Teks Bacaan:
============================================================

Zuhud, amalan yang terdengar ringan namun begitu berat. Betapa nggak berat, semua kita yang normal pasti sangat ingin hidup serba enak, mewah, punya harta melimpah untuk meraih segala yang kita inginkan di dunia ini, nikmatnya hiduup.. Tapi, tidak bagi orang zuhud, dia meninggalkan semua kenikmatan duniawi tadi, hanya karena Allah, dan karenanya diapun dicintai oleh Allah dan dicintai oleh manusia.
عَنْ سَهْلٍ بْنِ سَعْدٍ السَّاعِدِيِّ رَضِيَ اللهُ عَنْهُ، قَالَ: جَاءَ رَجُلٌ إِلَى النَّبِيِّ ﷺ فَقَالَ: يَا رَسُولَ اللهِ: دُلَّنِي عَلَى عَمَلٍ إِذَا عَمِلْتُهُ أَحَبَّنِيَ اللهُ وَأَحَبَّنِيَ النَّاسُ؟ فَقَالَ: «اِزْهَدْ فِي الدُّنْيَا يُحِبَّكَ اللهُ، وَازْهَدْ فِيْمَا عِنْدَ النَّاسِ يُحِبَّكَ النَّاسُ» حَدِيْثٌ حَسَنٌ رَوَاهُ ابْنُ مَاجَهْ وَغَيْرُهُ بِأَسَانِيْدَ حَسَنَةٍ.
Dari Sahl bin Sa’ad As-Sa’idi radhiyallahu ‘anhu berkata, “Ada seseorang datang kepada Nabi shallallahu ‘alaihi wa sallam lalu berkata, “Wahai Rasulullah, tunjukkanlah kepadaku suatu amal yang apabila aku lakukan, Allah mencintaiku dan manusia juga mencintaiku.” Beliau menjawab, “Zuhudlah di dunia, maka Allah akan mencintaimu. Begitu pula, zuhudlah dari apa yang ada di tangan manusia, maka manusia akan mencintaimu.” (Hadits Arbain no. 31, HR. Ibnu Majah no. 4102).

============================================================

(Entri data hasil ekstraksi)
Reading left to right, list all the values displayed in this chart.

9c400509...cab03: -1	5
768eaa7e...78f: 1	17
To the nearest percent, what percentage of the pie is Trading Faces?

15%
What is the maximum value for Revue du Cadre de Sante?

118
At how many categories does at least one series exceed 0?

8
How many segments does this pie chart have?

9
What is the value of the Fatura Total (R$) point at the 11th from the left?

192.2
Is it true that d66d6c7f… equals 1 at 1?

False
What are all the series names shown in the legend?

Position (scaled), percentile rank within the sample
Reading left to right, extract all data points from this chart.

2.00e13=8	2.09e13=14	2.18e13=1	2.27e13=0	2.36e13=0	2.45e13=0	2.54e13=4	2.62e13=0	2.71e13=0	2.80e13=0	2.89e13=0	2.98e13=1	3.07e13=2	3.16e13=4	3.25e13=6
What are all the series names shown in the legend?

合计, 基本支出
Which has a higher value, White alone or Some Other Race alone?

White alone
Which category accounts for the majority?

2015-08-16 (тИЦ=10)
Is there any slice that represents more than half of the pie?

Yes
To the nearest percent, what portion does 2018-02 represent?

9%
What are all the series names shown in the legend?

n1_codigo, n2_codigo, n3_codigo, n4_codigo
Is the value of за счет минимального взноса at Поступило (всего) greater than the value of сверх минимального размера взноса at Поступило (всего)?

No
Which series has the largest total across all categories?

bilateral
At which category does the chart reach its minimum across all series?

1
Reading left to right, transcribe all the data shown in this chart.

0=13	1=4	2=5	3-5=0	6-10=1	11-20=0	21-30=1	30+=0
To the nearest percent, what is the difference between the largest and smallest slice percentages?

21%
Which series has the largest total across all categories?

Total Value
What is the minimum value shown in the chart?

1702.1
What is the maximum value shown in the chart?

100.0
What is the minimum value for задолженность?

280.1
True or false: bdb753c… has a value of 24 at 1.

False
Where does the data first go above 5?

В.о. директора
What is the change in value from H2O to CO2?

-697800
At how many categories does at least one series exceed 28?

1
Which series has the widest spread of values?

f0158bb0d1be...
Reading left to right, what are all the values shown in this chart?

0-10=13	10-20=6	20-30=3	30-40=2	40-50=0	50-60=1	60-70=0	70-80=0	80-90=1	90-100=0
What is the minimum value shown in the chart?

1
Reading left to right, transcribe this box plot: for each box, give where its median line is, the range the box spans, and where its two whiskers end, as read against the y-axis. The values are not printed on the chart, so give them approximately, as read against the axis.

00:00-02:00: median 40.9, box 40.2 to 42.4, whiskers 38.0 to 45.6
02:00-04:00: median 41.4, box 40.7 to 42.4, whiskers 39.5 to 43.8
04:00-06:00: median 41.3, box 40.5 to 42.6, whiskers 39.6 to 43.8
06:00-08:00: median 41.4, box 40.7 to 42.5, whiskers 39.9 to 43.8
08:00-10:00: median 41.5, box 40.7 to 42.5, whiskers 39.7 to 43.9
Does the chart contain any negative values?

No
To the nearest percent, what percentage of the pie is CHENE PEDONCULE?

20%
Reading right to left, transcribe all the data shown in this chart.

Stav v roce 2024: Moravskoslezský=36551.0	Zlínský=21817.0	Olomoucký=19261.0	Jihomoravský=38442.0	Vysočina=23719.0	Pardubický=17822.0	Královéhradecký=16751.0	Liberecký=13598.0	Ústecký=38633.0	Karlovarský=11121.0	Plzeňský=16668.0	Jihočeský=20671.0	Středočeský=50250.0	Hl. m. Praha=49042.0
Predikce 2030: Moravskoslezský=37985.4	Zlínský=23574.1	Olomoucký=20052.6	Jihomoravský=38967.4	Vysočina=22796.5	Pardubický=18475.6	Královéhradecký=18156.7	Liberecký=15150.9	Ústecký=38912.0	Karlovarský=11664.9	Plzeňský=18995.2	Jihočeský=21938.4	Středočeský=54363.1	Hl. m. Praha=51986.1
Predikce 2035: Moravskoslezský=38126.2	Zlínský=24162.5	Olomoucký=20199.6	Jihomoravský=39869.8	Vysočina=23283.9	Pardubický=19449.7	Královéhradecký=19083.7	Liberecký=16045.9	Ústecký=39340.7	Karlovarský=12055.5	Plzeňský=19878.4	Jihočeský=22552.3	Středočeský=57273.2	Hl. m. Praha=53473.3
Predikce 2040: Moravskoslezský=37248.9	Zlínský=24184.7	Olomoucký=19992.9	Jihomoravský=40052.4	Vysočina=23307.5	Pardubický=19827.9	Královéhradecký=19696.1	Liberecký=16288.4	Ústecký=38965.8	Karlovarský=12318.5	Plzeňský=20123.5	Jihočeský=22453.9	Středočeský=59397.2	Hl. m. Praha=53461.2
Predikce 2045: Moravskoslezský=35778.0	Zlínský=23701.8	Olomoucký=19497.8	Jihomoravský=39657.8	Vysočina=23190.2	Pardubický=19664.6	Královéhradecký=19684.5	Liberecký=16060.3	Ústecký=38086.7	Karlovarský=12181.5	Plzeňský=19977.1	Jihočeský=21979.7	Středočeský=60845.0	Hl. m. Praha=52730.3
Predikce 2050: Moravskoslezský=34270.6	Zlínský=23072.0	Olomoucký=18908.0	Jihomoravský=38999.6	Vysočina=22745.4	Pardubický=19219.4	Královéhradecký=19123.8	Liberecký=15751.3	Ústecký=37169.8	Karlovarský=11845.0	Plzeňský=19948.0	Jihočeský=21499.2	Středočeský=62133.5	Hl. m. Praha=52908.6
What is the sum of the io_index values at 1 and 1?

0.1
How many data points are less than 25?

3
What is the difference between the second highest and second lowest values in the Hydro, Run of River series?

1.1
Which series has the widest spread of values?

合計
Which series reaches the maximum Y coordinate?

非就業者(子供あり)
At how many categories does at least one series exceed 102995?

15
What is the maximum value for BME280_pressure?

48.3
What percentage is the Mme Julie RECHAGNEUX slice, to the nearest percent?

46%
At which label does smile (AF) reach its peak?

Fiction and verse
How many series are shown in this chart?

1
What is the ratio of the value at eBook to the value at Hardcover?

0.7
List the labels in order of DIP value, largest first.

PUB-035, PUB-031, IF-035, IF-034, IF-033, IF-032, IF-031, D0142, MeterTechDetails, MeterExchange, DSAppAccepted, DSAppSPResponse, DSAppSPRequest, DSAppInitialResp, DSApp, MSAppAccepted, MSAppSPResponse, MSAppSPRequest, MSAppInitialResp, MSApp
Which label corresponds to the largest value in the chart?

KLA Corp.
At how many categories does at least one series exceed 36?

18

============================================================

Daftar Tugas:
- A) Salin bagian teks tentang zuhud dari "Dari Sahl bin" sampai "Majah no. 4102).".
- B) Tulis lanjutan teks tentang zuhud setelah kalimat terakhir yang ditampilkan.

Jawaban per Nomor:
- A)
Dari Sahl bin Sa’ad As-Sa’idi radhiyallahu ‘anhu berkata, “Ada seseorang datang kepada Nabi shallallahu ‘alaihi wa sallam lalu berkata, “Wahai Rasulullah, tunjukkanlah kepadaku suatu amal yang apabila aku lakukan, Allah mencintaiku dan manusia juga mencintaiku.” Beliau menjawab, “Zuhudlah di dunia, maka Allah akan mencintaimu. Begitu pula, zuhudlah dari apa yang ada di tangan manusia, maka manusia akan mencintaimu.” (Hadits Arbain no. 31, HR. Ibnu Majah no. 4102).

- B)
Namun, banyak yang kemudian salah dalam memahami zuhud yang sebenarnya, dia menampakkan zuhud dalam berpenampilan agar dianggap sebagai wali Allah, untuk mengambil simpati manusia, atau dia dengan apa adanya karena memang tak mampu, namun hatinya sangat menginginkan dunia. Ada juga yang melalui gaya bicara dan bersikapnya, menampakkan seolah ahli zuhud, tujuannya agar dianggap sebagai ahli zuhud yang menginginkan rasa hormat dari orang banyak. Ya, memang zuhud secara fitrah memang merupakan amalan yang pemiliknya dicintai oleh seluruh manusia. Sebuah kaidah menyebutkan:
كُلَّمَا كُنْتَ عَمَّا فِي أَيْدِي النَّاسِ كُلَّمَا كُنْتَ لَهُمْ أَحَبَّ
Jika engkau semakin menjauh dari segala yang dimiliki manusia, engkau akan mendapatkan cinta mereka.
Namun, zuhud yang sebenarnya adalah sebagaimana yang disebutkan oleh Imam Ibnul Qayyim (W 751 H) rahimahullah, Beliau berkata:
فَلَيْسَ الزُّهْدُ أَنْ تَتْرُكَ الدُّنْيَا مِنْ يَدِكَ وَهِيَ فِيْ قَلْبِكَ وَإِنَّمَا الزُّهْدُ أَنْ تَتْرُكَهَا مِنْ قَلْبِكَ وَهِيَ فِيْ يَدِكَ.
“Bukanlah zuhud, engkau meninggalkan dunia dari tanganmu sementara dunia masih berada dalam qalbumu. Namun zuhud yang sesungguhnya adalah engkau meninggalkan dunia dari qalbumu padahal dunia berada dalam genggaman tanganmu” (Thariiq Al-Hijratain wa Baabu As-Sa’adatain, 1/454).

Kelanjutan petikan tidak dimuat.